しかし、夫や子どもがいると、モノはなかなか減らせないもの。そこで本誌は、ミニマリストとして人気の主婦ブロガーのお宅を訪問した!

 

「家庭持ち最強のミニマリスト」と名高い「やまさん」(38)。ブログ「少ないものですっきり暮らす」は、常にライフスタイルブログのミニマリストカテゴリー内でランキング上位。夫と中学生の息子、小学生の娘の4人で築20年のアパートに暮らす専業主婦だ。

 

やまさん宅に伺うと、そこはまるでショールーム!出しっぱなしのモノが何ひとつなく、無印良品のインテリアを基調とした室内は、家具や壁紙の色調まで見事に統一。生活感がいっさいなく、その凛とした佇まいに、緊張感すら覚えるほど。
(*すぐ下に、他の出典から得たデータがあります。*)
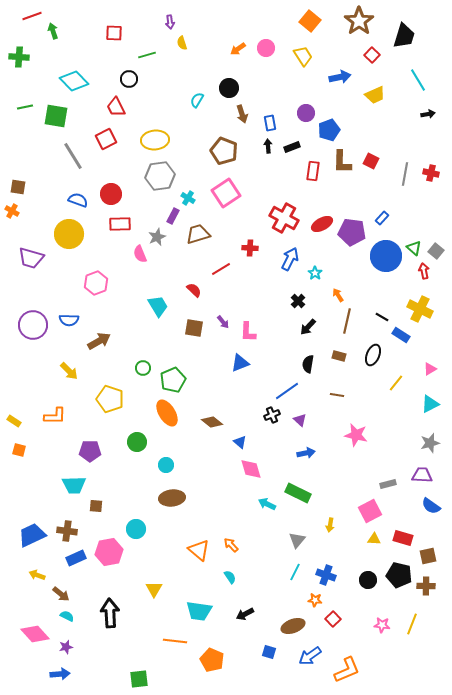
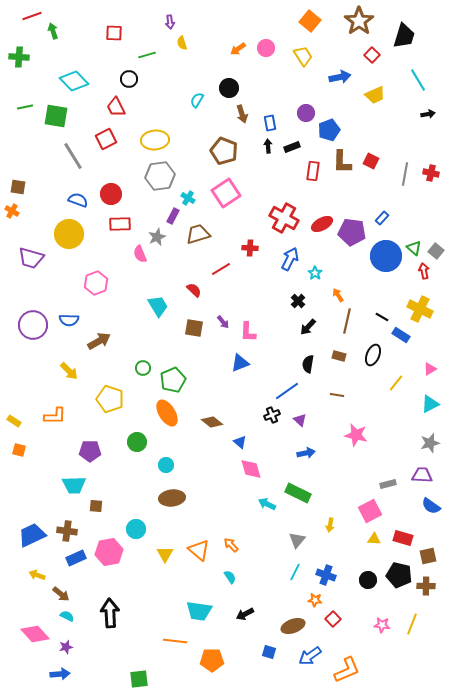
yellow triangle at (154, 589): moved 11 px right, 35 px up
orange pentagon at (212, 660): rotated 25 degrees counterclockwise
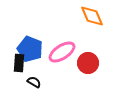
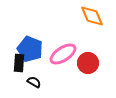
pink ellipse: moved 1 px right, 2 px down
だが、そんなやまさんも、ここまでくるには紆余曲折があったという。

 

「もともとは、玄関に木彫りの熊があるようなごく普通の団地育ち(笑)。家の中にこだわりはなかったのですが、ちょうど子どもを産んで家にいる時間が長くなったときに、インテリア上手な知人と出会い、部屋づくりに目覚めました」

 

いまでこそ極力シンプルな住まいを追求しているが、当時のやまさんは「デザイン性が高いものが大好き」。花柄など甘めのテイストに凝ってみたかと思えば、「これでは夫と息子は落ち着かないかも」と北欧ブームに乗じてみたりと、変遷をたどった。部屋づくりに試行錯誤すること数年間。

 

「そんなある日、家の中を見渡してみたら、愛用しているものは家具も洋服もシンプルなものばかり。自分は派手好きだと思っていたけれど、シンプルな暮らしが落ち着くと気がついたんです。ならば、それでいいじゃないかと」

 

それがミニマリストに目覚めたきっかけ。やまさんはブログを開設し、写真付きの記事を更新することで自宅を客観視。モノを減らしていった。

 

「そのときの基準も単純に、使うか使わないか。好きかどうかを基準にしたら、北欧や甘めの雑貨がいまでも好きな私はモノを減らすことができなかったでしょう。“好きな人”と、“一緒に暮らす人”は別という考え方で判断しました(笑)」

 

子どもたちも、モノが少なくなったことで在りかが把握できるようになり、「あれがない、これがない」とストレスをためることがなくなったそう。シンプルな暮らしによって、穏やかな時間が流れるようになったやまさん一家。

 

「ミニマリストはあくまで手段。モノが多いことは決して悪ではなく、ウチはこれが合っていたというだけです」

 

モノが少ないことが絶対の正義ではなく、大切なのは、家族にとって本当に必要なモノを見極めること。余計なモノがあふれてお困りの方は、やまさんの暮らしを参考にしてみては?